Doing What Is “Right”
Even with help and support, when you are guardian for someone like my mother who has dementia with Lewy Bodies, you never feel you have done enough or even the right thing. You feel that you should always be there, always be in control. It means I travel very rarely and usually within a few hours of home. I do not want to put this burden on my daughters who have young children. Still they occasionally get the calls. Life doesn’t work on my schedule.
Just this past week there was an “episode.” I was 15 minutes from my mother’s assisted living facility and had planned to visit after my swim at the Y. With 10 laps still to go my husband hovers over the lap lane with phone in hand. My daughter has texted, and he has called the EMTs who are ready to transport my mother to the hospital. The aides are concerned that my mother might have had a stroke, but she is combative and doesn’t want to go to the hospital. Since only one person can be guardian, I am the one who must make the decision. They describe her symptoms, and I make the call not to transport her.
My mother decided long ago she did not want to be bed-ridden and on a feeding tube like her own mother. So I dutifully filled out a MOST form (which indicates wishes for scope of treatment). I also know from two previous experiences there is little the hospital can do. They will run four or five hours of tests and may possibly strap my mother to the bed. Making these decisions never gets any easier.

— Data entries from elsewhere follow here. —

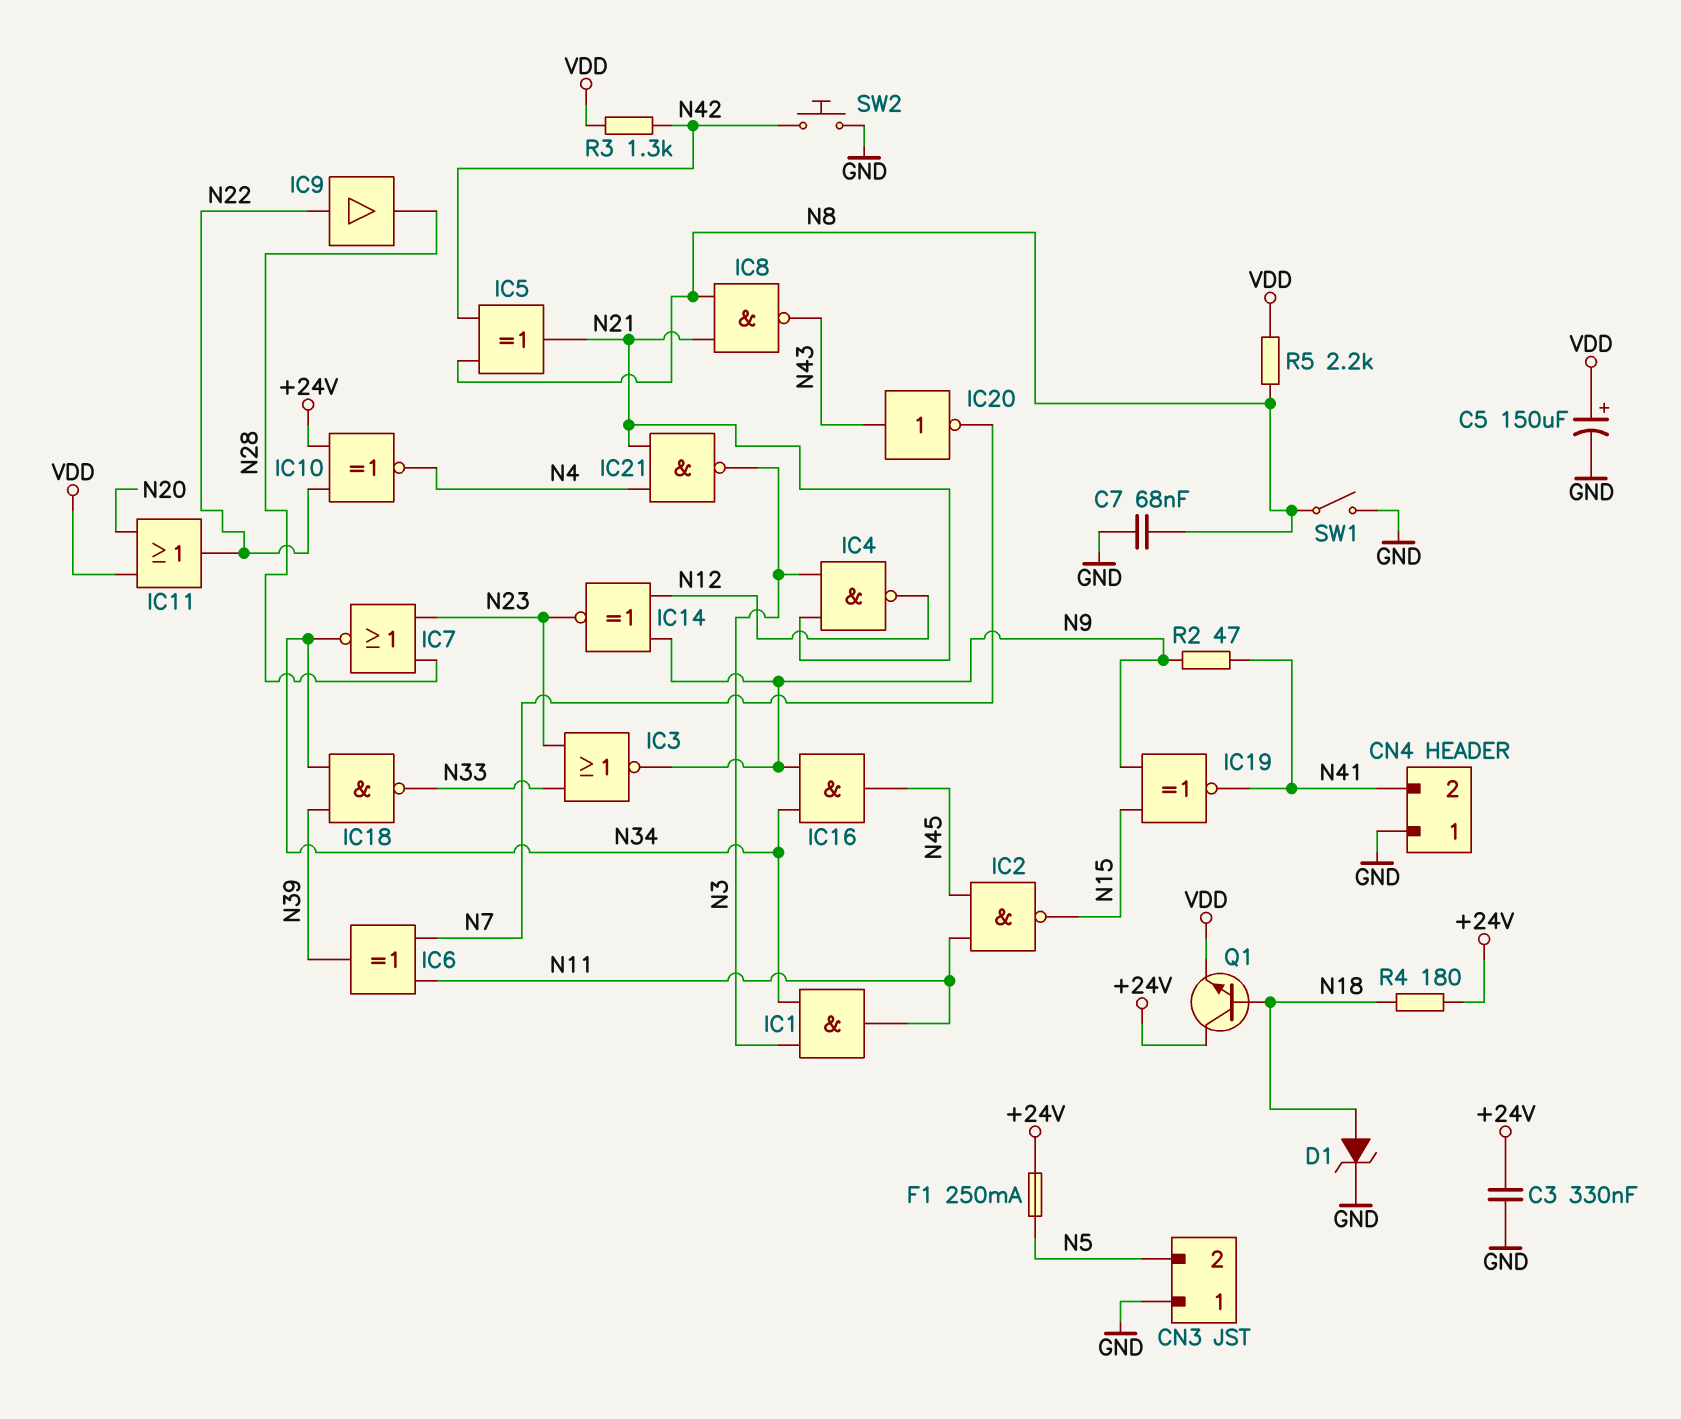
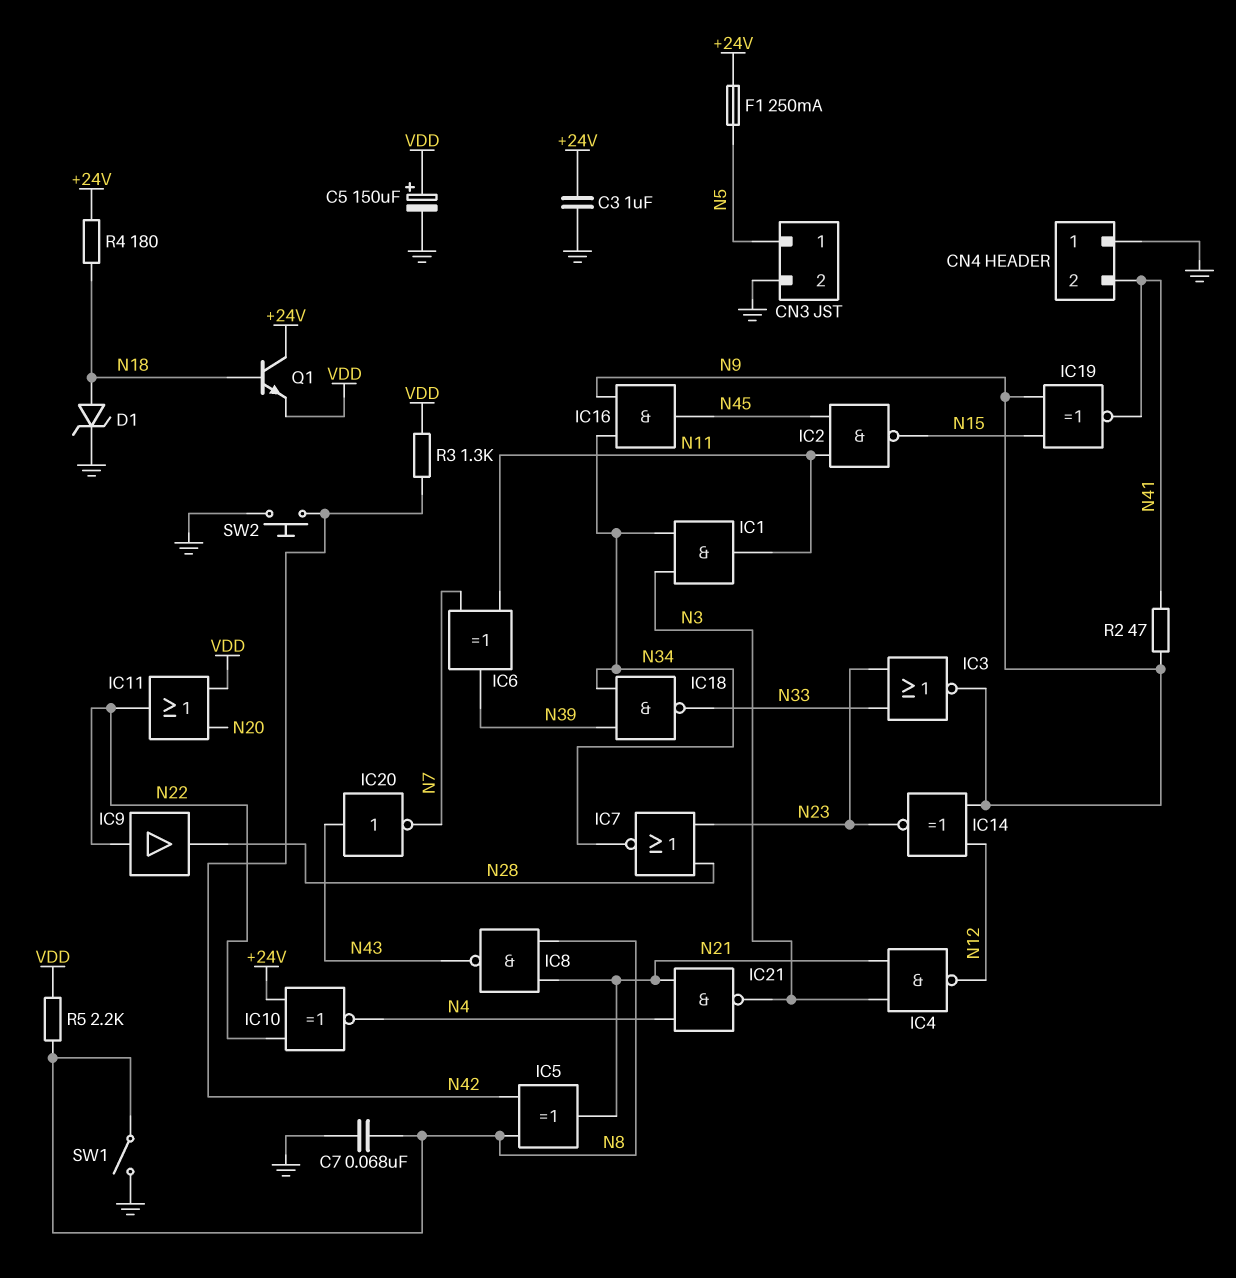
C3: 330nF (+24V, GND) -> 1uF (+24V, GND)
CN3 pin 1: GND -> N5
CN3 pin 2: N5 -> GND

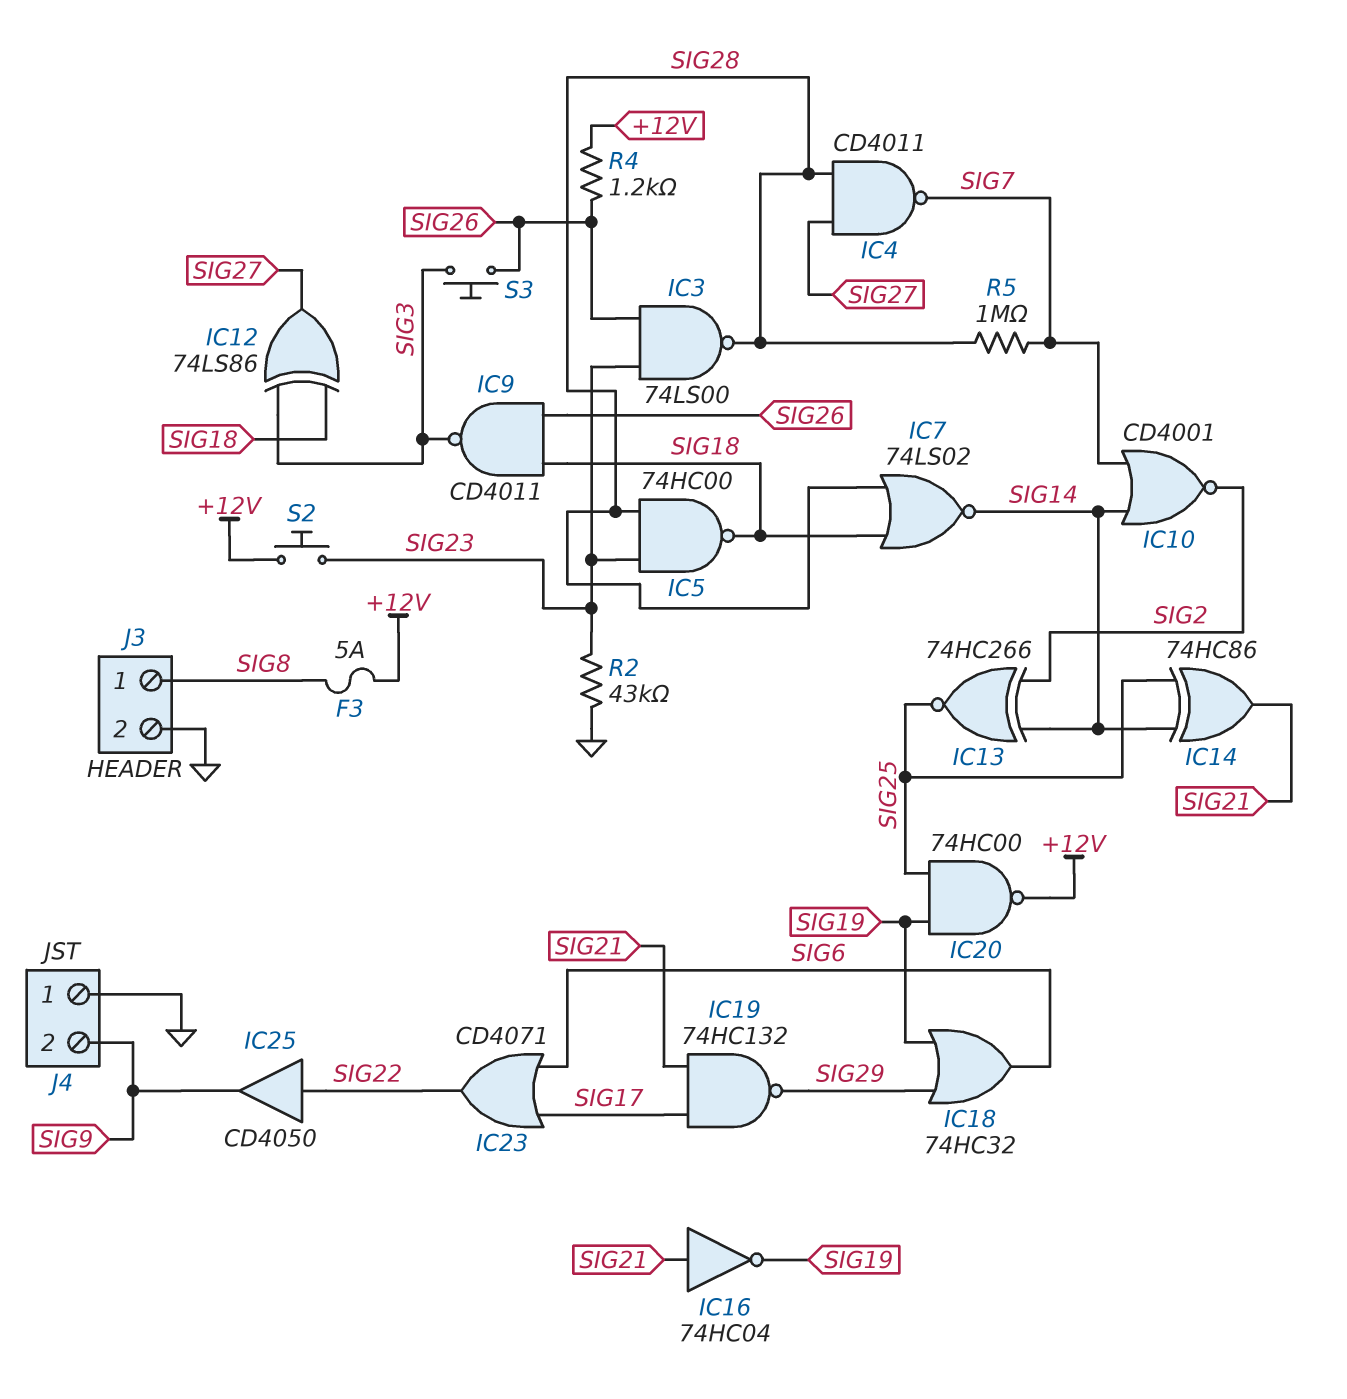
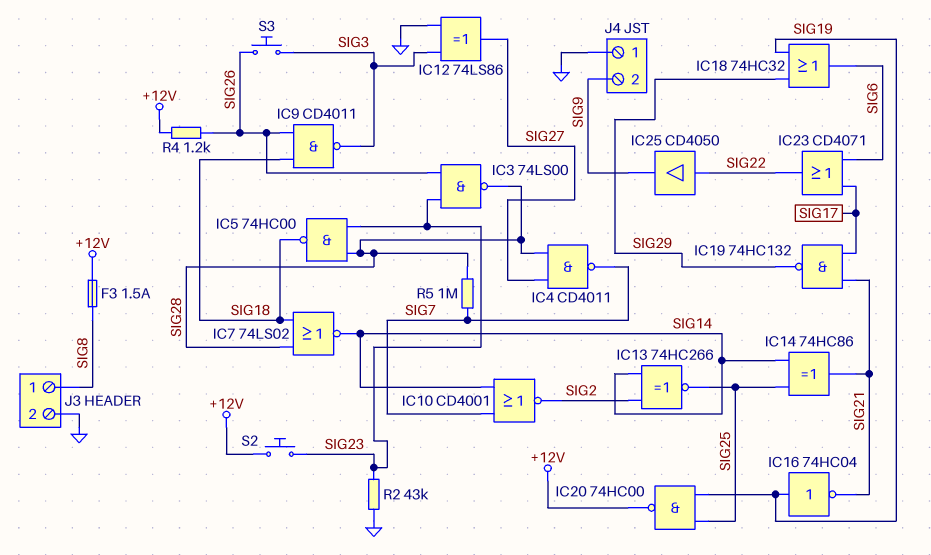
F3: 5A (+12V, SIG8) -> 1.5A (+12V, SIG8)
IC12: XOR 74LS86 (in SIG3, in SIG18, out SIG27) -> XOR 74LS86 (in GND, in SIG3, out SIG27)
IC16: NOT 74HC04 (in SIG21, out SIG19) -> NOT 74HC04 (in SIG19, out SIG21)

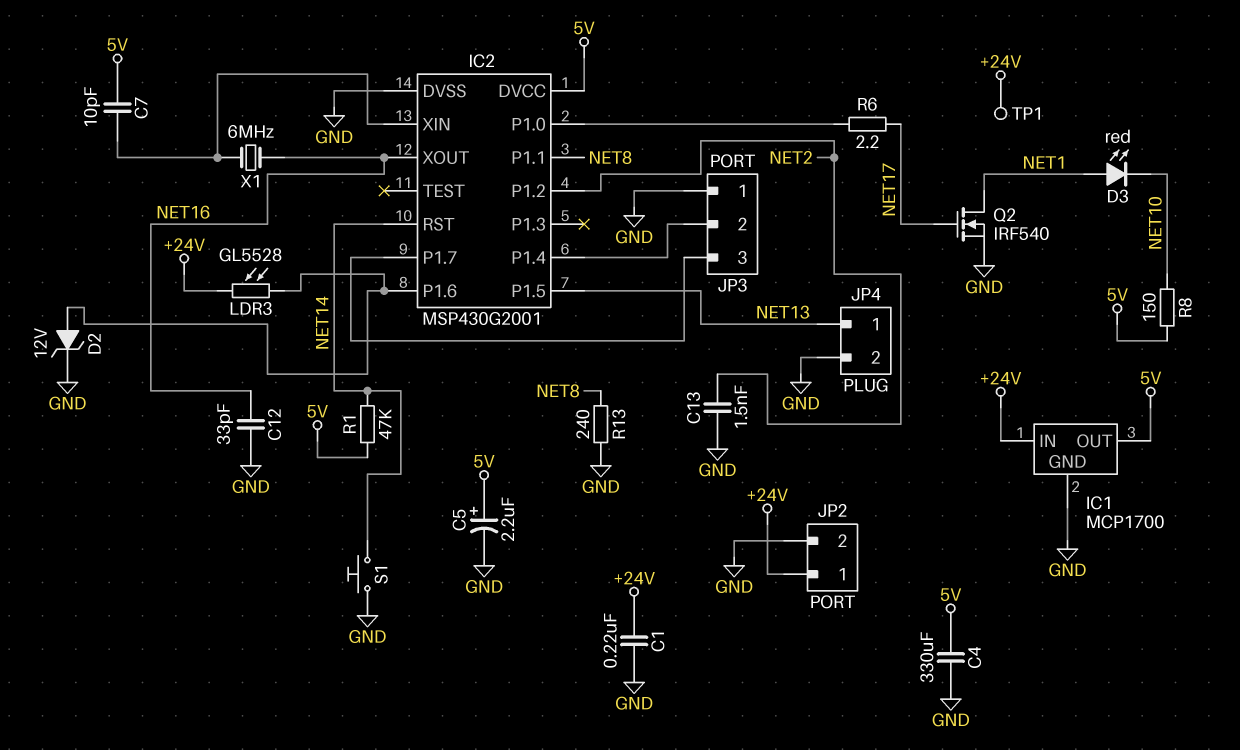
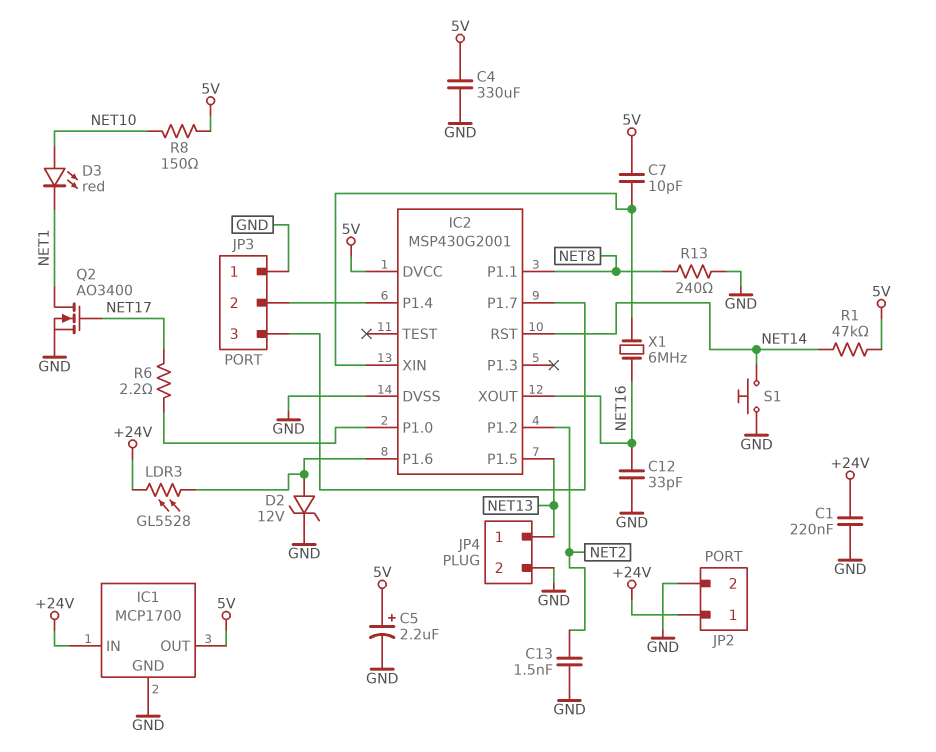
D3: LED red (A NET1, K NET10) -> LED red (A NET10, K NET1)
Q2: NMOS IRF540 (G NET17, D NET1, S GND) -> NMOS AO3400 (G NET17, D NET1, S GND)
TP1: test point (+24V) -> none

Thirty minutes after the phone call, I am at the facility, and she is napping in a chair. When I wake her, she is angry and not rational. She points at the bouquet of flowers in my hands and yells, “no…out of here.” My mother now has language difficulties and primarily indicates displeasure, not pleasure. She complains frequently about the food, the staff not responding, etc. Today she is simply not happy at all. I spend time thanking the aides and the techs who are doing their job the best they can. They are strangers, yet most of them remain patient and kind even under difficult circumstances.
I do not know what the aides, the med techs, or the facility director thinks of my choices for my mother. Some days I think I have failed. Making decisions for someone else’s life is hard.
The Opinion That Counts Is Yours.
Making decisions about art is also difficult. You not only must choose what to paint, what colors you should use, or what tools, but also you must select what shows to enter, what pieces will grab a judge’s or a collector’s attention. Others may suggest that you should enter a particular show or art fair, but right or wrong, you are the one who must decide.
Like a lot of artists I get rejections. Enough that I could wall paper a large bathroom if the rejections did not arrive by email (Yes, I can remember when they arrived by mail.). I could tell you it doesn’t hurt, but it does. It can ruin a morning. I want to be in every show I enter. Realistically, I know other people’s opinions are only that—opinions. They matter for the moment because they are judging a show or deciding whether to buy a painting. What’s left is only the disappointment. There is a whole world of judges and buyers out there.
In the end, my art must please me. It must occupy my mind, delight and heal my soul, and communicate my feelings to the world. Truthfully, I make art for myself, and if I get to share it with others it is an additional blessing.